Retype the records below word for word and omit any image.
—————
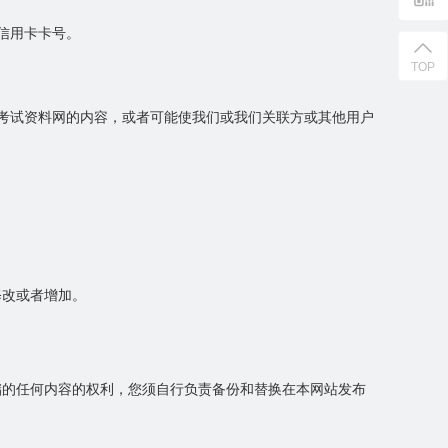
信用卡卡号。
TOP
或考试资料网的内容，或者可能使我们或我们关联方或其他用户
修改或者增加。
储的任何内容的权利，您须自行负责备份和替换在本网站发布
—————
RESULT FOR THIS EXERCISE -
信用卡卡号。
TOP
或考试资料网的内容，或者可能使我们或我们关联方或其他用户
修改或者增加。
储的任何内容的权利，您须自行负责备份和替换在本网站发布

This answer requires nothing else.